KAIRO (Arrahmah.com) – Pada peringatan kesepuluh pemberontakan Mesir, Kampanye Melawan Perdagangan Senjata (CAAT) telah meminta pemerintah Inggris untuk mengakhiri penjualan senjata dan dukungan untuk rezim Mesir.
Dalam pernyataannya, kelompok itu mengatakan mereka menganggap rezim militer Mesir bertanggung jawab atas pembantaian para pengunjuk rasa dan menyiksa para pembangkang, lapor New Arab, dikutip MEMO, Selasa (26/1/2021).
Sejak pemberontakan 18 hari yang menggulingkan diktator lama Hosni Mubarak, pemerintah Inggris telah melisensikan senjata senilai £ 218 juta ($ 297.6 juta) ke Mesir dan menjadikannya sebagai “pasar inti” untuk penjualan senjata.

◇ ◇ ◇ ◇

> _DAFTAR TUGAS_
- A) Jelaskan dalam satu sampai tiga kalimat mengapa CAAT meminta pemerintah Inggris menghentikan penjualan senjata ke Mesir, sesuai teks tentang penjualan senjata Inggris ke Mesir.
- B) Tuliskan lanjutan teks tentang penjualan senjata Inggris ke Mesir, dimulai sesudah kalimat terakhirnya.
Baris-baris data tidak ada hubungannya dengan teks tentang penjualan senjata Inggris ke Mesir.

[Data Tersimpan]
◇ ◇ ◇ ◇

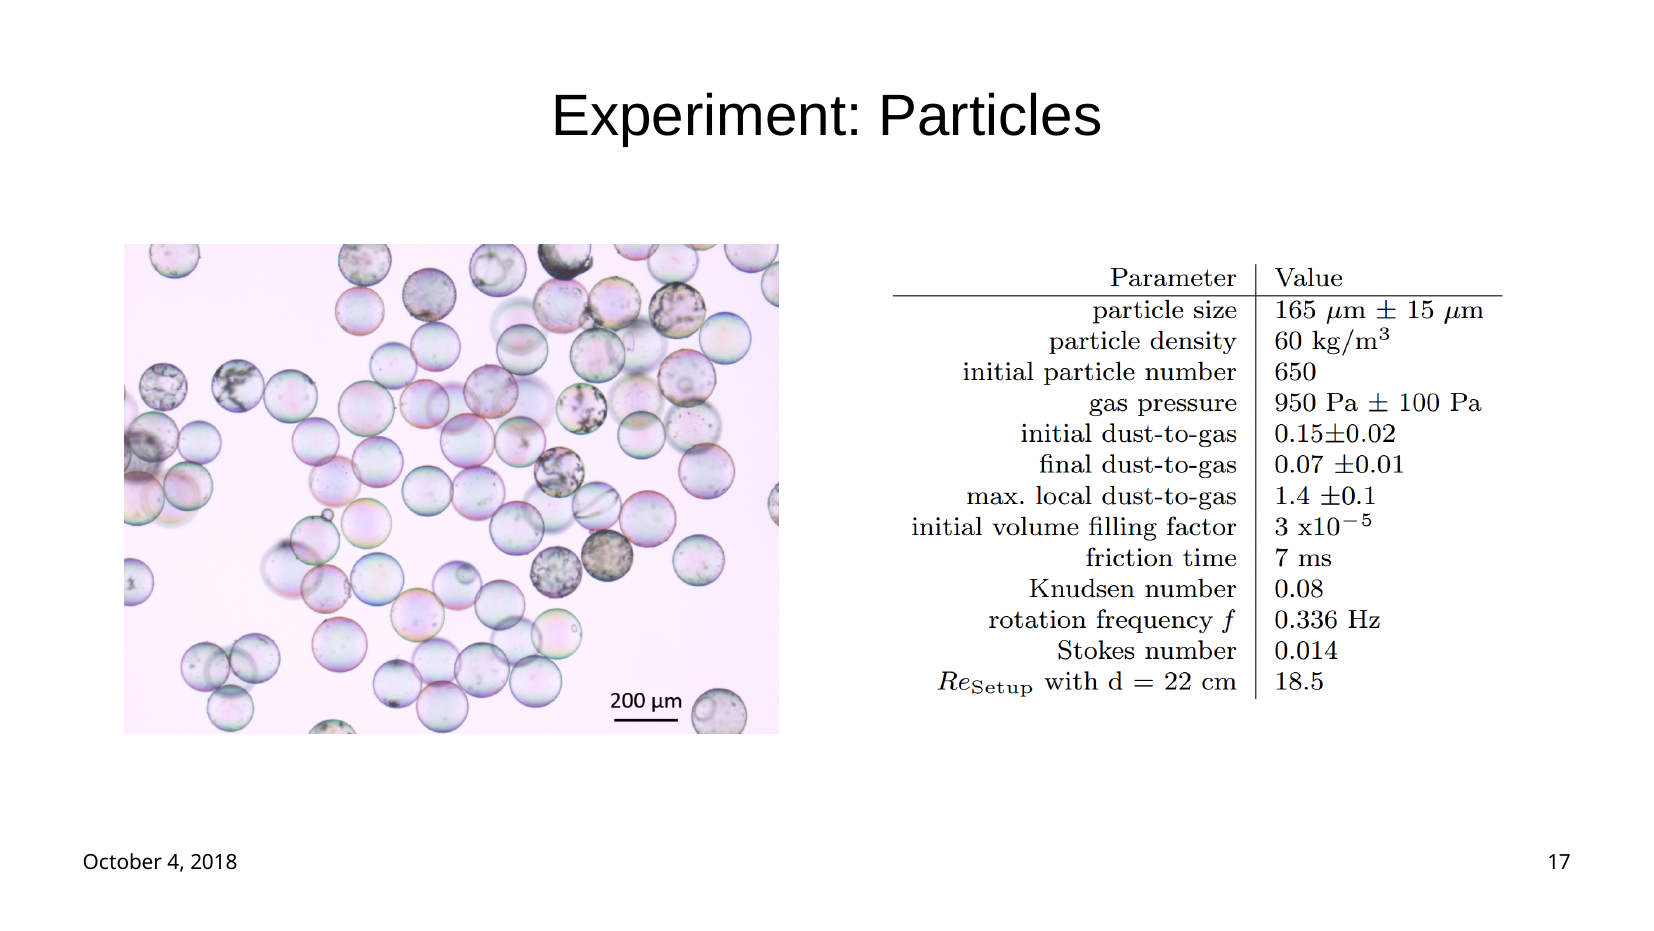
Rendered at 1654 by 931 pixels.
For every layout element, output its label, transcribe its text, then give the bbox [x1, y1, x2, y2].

picture [879, 256, 1518, 711]
picture [124, 244, 779, 734]
title Experiment: Particles [83, 37, 1572, 193]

◇ ◇ ◇ ◇

> _JAWABAN TUGAS_
- A) CAAT mengajukan permintaan itu karena kelompok tersebut menganggap rezim militer Mesir bertanggung jawab atas pembantaian para pengunjuk rasa dan penyiksaan terhadap para pembangkang.

- B)
Namun, pelanggaran hak asasi manusia berada pada titik tertinggi sepanjang masa di Mesir di mana para penentang rezim dihilangkan secara paksa, disiksa secara sistematis, dan ditolak perawatan medis.
Sejak Menteri Pertahanan menjadi Presiden Abdel Fattah Al-Sisi naik ke tampuk kekuasaan, tentara Mesir telah berperang melawan teror di Provinsi Sinai Utara yang telah menyaksikan anak-anak menghilang, rumah-rumah rata dengan tanah dan ribuan orang menghilang secara paksa dari rumah mereka.
Tentara juga secara paksa dan kasar membubarkan protes paling brutal selama aksi duduk Rabaa ketika mereka membunuh sekitar 1.000 pengunjuk rasa pada Agustus 2013 dengan tank dan penembak jitu.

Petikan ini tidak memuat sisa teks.